Hyvernaud dresse une galerie de portraits sans pitié à l'égard de ses camarades de chambrée. Il capte l'essence de leur absurdité en quelques phrases assassines :

« (…) Beuret a une belle âme. Il croit au sens de la vie et à des choses comme ça. Il est maître d'école dans le Jura. Sa femme l'a plaqué pour un voyageur de commerce. Le sens de la vie, c'est être instituteur et cocu. Il me fait penser, avec ses lunettes et son nez éploré, au Salavin de Duhamel. Encore une belle âme, Duhamel. Comme ce serait touchant, la captivité vue par lui. Un bloc d'amitié et de douceur. Tout le monde y serait ivre de bonne volonté, on y nagerait dans la bienfaisante chaleur humaine. Autrefois, j'ai été dupe de cette rhétorique niaise. Mais je suis guéri. Je ne peux plus souffrir les belles âmes. Je ne peux plus souffrir les autres. (...) » (p.65)

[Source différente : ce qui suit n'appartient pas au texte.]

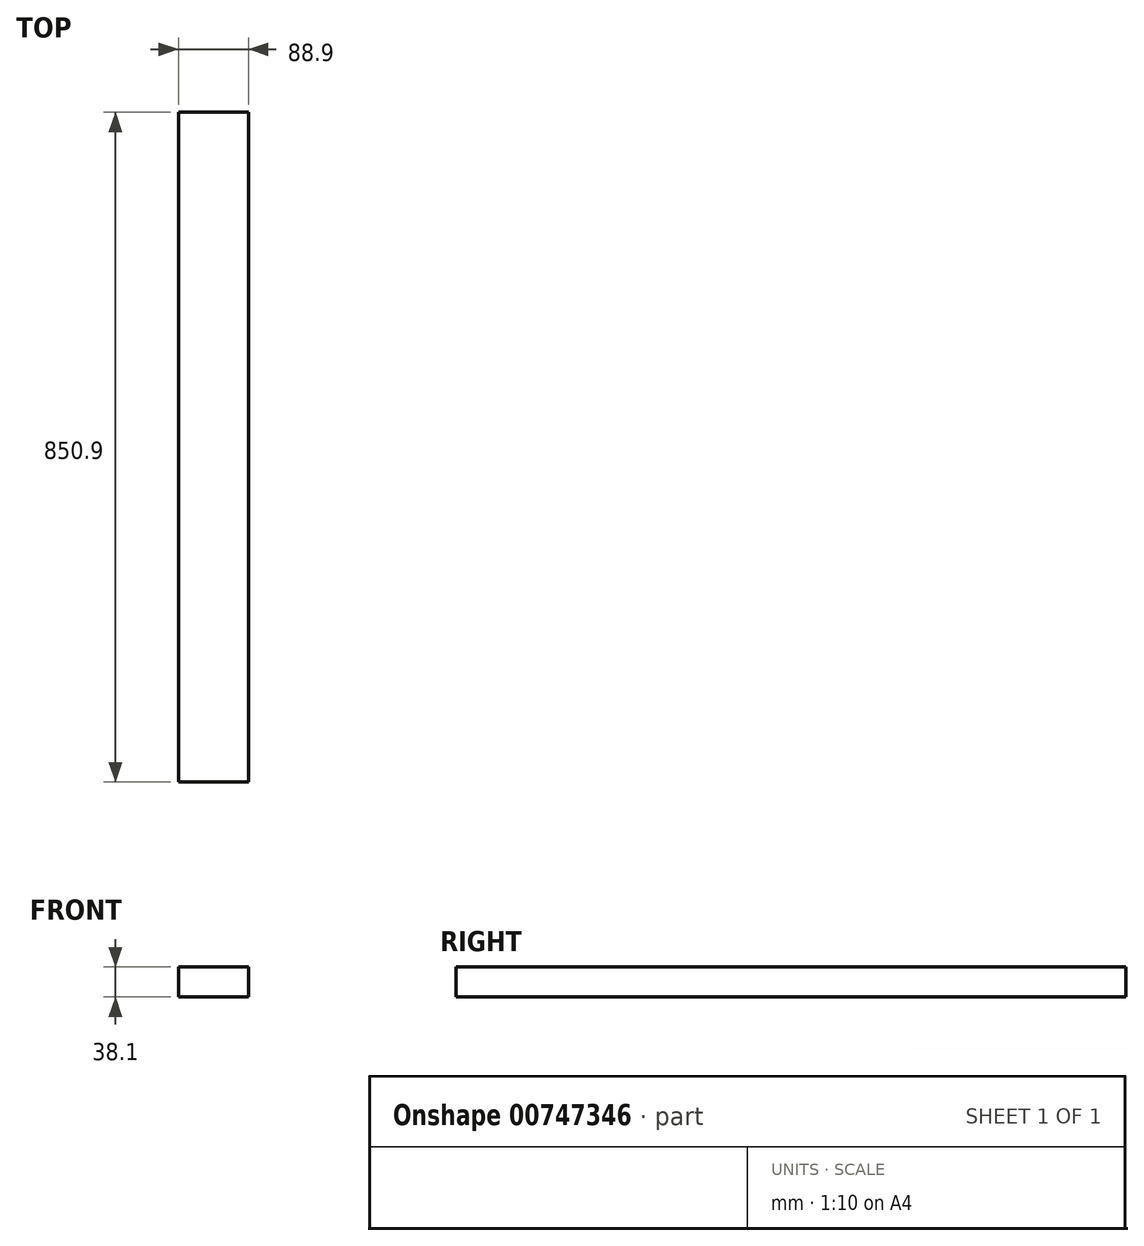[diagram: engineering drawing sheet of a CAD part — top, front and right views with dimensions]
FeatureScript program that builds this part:
annotation { "Feature Type Name" : "Feature", "Feature Type Description" : "" }
export const myFeature = defineFeature(function(context is Context, id is Id, definition is map)
    precondition{}
    {
        {
            var Q0;
            Q0=qCreatedBy(makeId("Front.planeOp"),FACE);
            var sketch = newSketch(context, id + "F0", { "sketchPlane" : qUnion([Q0])});
            skLineSegment(sketch, "E0.bottom", {"start": v(0, 0) * mm, "end": v(88.9, 0) * mm});
            skLineSegment(sketch, "E0.top", {"start": v(0, 38.1) * mm, "end": v(88.9, 38.1) * mm});
            skLineSegment(sketch, "E0.left", {"start": v(0, 0) * mm, "end": v(0, 38.1) * mm});
            skLineSegment(sketch, "E0.right", {"start": v(88.9, 0) * mm, "end": v(88.9, 38.1) * mm});
            skSolve(sketch);
        }
        {
            var Q0;
            Q0=qSketchRegion(id+"F0",true);
            extrude(context, id + "F1", {"entities" : qUnion([Q0]), "depth" : 850.9 * mm, "offsetDistance" : 25.4 * mm});
        }
    });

Au passage, il égratigne quelques belles réputations. Georges Duhamel ici, Paul Valéry ailleurs, et surtout Charles Peguy – dont il vilipende le sophisme, l'exaltation patriotique, la posture populiste ou encore la pédanterie stérile de théoricien déconnecté des réalités  – sur tout un chapitre.

Le style de Hyvernaud est compact – il use très peu, voire pas du tout, du dialogue avec tiret et retour à la ligne – et en même temps très léger à lire. Le secret ? Une prose maitrisée de la majuscule au point final. Pas de bavardages, des idées fortes exprimées puissamment avec une économie de moyens. Des phrases courtes, désarmantes de sincérité. Du rythme. Bref, le livre que, vaniteusement, on eut aimé écrire.

« (…) Mes vrais souvenirs, pas question de les sortir. D'abord, ils manquent de noblesse. Il sont même plutôt répugnants. Ils sentent l'urine et la merde. Ça lui paraîtrait de mauvais ton, à la Famille. Ce ne sont pas des choses à montrer. On les garde au fond de soi, bien serrées, bien verrouillées, des images pour soi tout seul, comme des photos obscènes cachées dans un portefeuille sous les factures et les cartes d'identité. Et puis les gens sont devenus difficiles avec la souffrance des autres. Pour qu'ils la comprennent, et encore, il faut qu'elle saigne et crie à leur tordre les tripes. Nous n'avons à offrir, nous autres, qu'un médiocre souffrance croupissante et avachie. Pas dramatique, pas héroïque du tout. Une souffrance dont on ne peut pas être fier. (...) » (p.30-31)

« (…) C'était l'heure du dimanche où les rues s'emplissent de couples. Des couples qui sortent du cinéma ou qui y entrent. Des couples qui en avaient assez de s'embêter à la maison et qui viennent s'embêter dehors. Des couples qui prennent l'air. Qui prennent l'air ravi ou résigné, ou fatigué. (...) » (p.34)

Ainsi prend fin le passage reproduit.